TRY IT: Transcribe exactly the line containing "Describe the image as data, in JSON. Keep" and each line after it, through the end of the entries, with nothing before or after.

INPUT DATA:
· · · · · · ·

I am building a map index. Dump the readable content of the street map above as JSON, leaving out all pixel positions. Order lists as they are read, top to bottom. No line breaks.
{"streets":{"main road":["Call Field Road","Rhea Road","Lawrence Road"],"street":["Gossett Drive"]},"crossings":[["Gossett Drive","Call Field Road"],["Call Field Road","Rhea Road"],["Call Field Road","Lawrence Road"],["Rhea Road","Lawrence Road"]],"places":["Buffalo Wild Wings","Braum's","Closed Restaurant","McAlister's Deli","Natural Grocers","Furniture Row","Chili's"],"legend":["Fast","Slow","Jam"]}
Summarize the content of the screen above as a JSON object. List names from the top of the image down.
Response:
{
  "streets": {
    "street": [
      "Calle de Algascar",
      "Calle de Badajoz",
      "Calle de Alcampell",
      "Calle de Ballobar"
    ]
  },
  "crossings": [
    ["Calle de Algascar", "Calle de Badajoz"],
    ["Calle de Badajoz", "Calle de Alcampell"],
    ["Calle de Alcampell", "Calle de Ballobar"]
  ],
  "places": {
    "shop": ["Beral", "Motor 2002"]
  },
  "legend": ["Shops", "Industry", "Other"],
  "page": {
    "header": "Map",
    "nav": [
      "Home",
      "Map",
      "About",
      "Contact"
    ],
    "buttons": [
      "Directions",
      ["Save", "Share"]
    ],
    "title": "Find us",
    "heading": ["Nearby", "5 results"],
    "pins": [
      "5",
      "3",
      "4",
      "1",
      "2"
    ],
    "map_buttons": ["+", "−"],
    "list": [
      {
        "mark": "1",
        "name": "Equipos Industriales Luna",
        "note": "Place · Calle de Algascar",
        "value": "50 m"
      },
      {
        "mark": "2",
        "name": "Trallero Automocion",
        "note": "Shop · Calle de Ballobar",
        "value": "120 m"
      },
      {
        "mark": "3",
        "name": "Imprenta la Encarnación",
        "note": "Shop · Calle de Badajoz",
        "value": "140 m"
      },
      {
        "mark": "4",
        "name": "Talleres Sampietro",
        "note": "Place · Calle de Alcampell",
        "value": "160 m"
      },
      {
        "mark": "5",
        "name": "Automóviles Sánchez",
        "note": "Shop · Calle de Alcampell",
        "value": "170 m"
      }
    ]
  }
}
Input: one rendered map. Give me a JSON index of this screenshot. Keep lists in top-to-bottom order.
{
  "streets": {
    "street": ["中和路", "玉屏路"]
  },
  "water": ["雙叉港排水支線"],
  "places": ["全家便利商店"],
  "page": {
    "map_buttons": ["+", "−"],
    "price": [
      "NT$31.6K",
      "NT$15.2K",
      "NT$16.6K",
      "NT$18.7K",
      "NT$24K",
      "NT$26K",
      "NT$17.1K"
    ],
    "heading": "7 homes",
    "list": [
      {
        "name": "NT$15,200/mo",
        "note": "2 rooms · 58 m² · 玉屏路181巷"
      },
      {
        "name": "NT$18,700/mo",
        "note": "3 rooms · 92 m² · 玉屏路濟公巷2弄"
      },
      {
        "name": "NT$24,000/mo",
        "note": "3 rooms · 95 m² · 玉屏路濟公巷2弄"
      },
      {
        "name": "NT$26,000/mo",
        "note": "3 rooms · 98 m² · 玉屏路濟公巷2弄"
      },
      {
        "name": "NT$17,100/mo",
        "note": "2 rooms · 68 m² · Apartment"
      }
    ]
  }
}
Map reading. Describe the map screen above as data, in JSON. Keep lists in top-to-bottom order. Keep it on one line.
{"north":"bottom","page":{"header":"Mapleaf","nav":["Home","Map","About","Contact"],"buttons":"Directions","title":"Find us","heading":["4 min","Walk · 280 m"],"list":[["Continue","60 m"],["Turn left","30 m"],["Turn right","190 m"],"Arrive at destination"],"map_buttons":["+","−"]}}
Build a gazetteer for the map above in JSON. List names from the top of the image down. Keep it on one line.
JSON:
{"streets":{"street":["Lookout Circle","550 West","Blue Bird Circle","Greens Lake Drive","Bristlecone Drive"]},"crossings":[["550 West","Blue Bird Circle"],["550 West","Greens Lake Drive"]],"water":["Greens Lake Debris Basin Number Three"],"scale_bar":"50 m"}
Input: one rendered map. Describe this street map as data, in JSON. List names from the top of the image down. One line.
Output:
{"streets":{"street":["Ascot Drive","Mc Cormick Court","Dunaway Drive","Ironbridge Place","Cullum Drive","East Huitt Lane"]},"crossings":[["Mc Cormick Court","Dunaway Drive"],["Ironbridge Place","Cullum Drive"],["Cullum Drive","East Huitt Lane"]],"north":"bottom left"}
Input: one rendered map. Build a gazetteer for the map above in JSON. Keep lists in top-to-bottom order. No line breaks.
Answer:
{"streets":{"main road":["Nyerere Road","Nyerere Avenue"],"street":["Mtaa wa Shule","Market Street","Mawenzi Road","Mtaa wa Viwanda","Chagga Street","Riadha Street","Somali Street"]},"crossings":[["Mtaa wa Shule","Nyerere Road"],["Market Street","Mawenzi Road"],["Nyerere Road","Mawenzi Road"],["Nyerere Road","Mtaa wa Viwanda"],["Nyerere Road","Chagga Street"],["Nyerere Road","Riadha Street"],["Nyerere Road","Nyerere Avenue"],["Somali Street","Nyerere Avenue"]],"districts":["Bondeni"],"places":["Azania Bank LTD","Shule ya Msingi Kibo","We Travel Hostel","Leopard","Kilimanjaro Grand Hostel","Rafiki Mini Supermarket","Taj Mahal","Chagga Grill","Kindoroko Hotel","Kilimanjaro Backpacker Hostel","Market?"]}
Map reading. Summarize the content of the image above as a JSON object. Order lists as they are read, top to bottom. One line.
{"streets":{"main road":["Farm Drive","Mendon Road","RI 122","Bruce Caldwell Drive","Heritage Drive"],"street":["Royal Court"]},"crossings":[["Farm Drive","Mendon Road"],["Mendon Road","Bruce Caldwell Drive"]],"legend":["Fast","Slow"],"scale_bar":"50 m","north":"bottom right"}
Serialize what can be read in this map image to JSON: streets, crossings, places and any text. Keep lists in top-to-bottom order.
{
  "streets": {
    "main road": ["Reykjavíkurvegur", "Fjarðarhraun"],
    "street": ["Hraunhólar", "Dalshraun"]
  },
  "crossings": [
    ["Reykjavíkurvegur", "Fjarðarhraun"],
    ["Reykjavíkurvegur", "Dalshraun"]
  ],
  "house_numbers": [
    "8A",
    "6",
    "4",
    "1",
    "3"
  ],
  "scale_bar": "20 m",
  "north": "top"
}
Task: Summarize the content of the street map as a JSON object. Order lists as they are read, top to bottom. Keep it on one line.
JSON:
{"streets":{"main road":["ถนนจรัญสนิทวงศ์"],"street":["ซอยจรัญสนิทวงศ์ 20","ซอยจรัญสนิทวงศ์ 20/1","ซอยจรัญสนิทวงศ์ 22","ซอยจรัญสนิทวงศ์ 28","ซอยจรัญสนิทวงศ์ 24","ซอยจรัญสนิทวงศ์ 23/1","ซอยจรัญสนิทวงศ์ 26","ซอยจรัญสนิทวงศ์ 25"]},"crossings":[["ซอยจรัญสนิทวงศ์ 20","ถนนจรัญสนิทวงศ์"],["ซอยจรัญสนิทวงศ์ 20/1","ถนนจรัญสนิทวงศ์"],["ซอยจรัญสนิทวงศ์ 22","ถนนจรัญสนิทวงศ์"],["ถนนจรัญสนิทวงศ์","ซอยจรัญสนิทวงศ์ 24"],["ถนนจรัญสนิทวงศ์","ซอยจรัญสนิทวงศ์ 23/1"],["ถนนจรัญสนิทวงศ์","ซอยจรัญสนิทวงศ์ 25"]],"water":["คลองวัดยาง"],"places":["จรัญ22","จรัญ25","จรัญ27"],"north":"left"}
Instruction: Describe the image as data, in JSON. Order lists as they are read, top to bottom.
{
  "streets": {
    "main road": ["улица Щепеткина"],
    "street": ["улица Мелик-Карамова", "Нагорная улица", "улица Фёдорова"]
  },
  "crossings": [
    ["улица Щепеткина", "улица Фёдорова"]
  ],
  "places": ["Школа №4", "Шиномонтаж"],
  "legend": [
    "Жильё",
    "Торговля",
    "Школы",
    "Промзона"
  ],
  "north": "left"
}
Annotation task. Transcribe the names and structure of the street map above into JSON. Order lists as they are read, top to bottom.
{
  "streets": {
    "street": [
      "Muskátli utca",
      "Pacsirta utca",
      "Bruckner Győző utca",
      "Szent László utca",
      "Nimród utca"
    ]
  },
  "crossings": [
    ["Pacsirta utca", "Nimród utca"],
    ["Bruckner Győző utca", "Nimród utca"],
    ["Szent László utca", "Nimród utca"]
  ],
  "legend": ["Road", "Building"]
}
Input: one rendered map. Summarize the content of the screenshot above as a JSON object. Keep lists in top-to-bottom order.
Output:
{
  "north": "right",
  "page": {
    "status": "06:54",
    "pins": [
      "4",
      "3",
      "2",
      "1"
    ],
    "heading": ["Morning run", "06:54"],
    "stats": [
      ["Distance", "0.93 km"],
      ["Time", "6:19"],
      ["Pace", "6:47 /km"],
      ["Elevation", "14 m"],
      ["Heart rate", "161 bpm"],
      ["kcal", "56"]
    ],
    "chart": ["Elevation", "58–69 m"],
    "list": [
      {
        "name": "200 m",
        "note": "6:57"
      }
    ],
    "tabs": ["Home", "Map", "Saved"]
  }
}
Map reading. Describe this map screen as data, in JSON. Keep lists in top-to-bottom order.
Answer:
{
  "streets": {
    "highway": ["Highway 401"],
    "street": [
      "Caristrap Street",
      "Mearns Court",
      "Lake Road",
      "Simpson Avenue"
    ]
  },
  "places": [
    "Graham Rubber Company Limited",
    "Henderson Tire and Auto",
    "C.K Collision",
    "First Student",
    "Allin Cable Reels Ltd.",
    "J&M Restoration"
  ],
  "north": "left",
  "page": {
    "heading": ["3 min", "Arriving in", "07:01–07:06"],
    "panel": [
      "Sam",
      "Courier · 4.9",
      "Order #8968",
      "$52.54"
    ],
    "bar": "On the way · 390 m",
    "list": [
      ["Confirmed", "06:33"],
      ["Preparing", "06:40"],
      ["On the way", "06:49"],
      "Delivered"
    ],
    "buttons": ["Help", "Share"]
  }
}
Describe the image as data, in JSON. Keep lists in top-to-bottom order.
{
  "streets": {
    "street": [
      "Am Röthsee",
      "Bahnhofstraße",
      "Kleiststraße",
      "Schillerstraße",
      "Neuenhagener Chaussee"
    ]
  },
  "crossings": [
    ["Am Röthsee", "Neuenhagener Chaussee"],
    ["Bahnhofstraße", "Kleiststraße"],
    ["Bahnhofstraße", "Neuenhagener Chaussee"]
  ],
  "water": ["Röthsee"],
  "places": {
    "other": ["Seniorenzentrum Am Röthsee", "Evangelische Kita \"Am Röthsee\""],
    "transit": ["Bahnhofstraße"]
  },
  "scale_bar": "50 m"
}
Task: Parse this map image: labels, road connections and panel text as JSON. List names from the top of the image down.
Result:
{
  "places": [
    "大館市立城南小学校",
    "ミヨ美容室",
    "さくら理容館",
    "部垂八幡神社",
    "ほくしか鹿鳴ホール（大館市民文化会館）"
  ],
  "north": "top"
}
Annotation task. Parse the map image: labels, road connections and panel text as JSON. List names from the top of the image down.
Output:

· · · · · · ·

RESPONSE FOR THIS EXERCISE:
Describe the image as data, in JSON. Keep lists in top-to-bottom order.
{
  "streets": {
    "street": [
      "Am Röthsee",
      "Bahnhofstraße",
      "Kleiststraße",
      "Schillerstraße",
      "Neuenhagener Chaussee"
    ]
  },
  "crossings": [
    ["Am Röthsee", "Neuenhagener Chaussee"],
    ["Bahnhofstraße", "Kleiststraße"],
    ["Bahnhofstraße", "Neuenhagener Chaussee"]
  ],
  "water": ["Röthsee"],
  "places": {
    "other": ["Seniorenzentrum Am Röthsee", "Evangelische Kita \"Am Röthsee\""],
    "transit": ["Bahnhofstraße"]
  },
  "scale_bar": "50 m"
}
Task: Parse this map image: labels, road connections and panel text as JSON. List names from the top of the image down.
Result:
{
  "places": [
    "大館市立城南小学校",
    "ミヨ美容室",
    "さくら理容館",
    "部垂八幡神社",
    "ほくしか鹿鳴ホール（大館市民文化会館）"
  ],
  "north": "top"
}
Annotation task. Parse the map image: labels, road connections and panel text as JSON. List names from the top of the image down.
Output:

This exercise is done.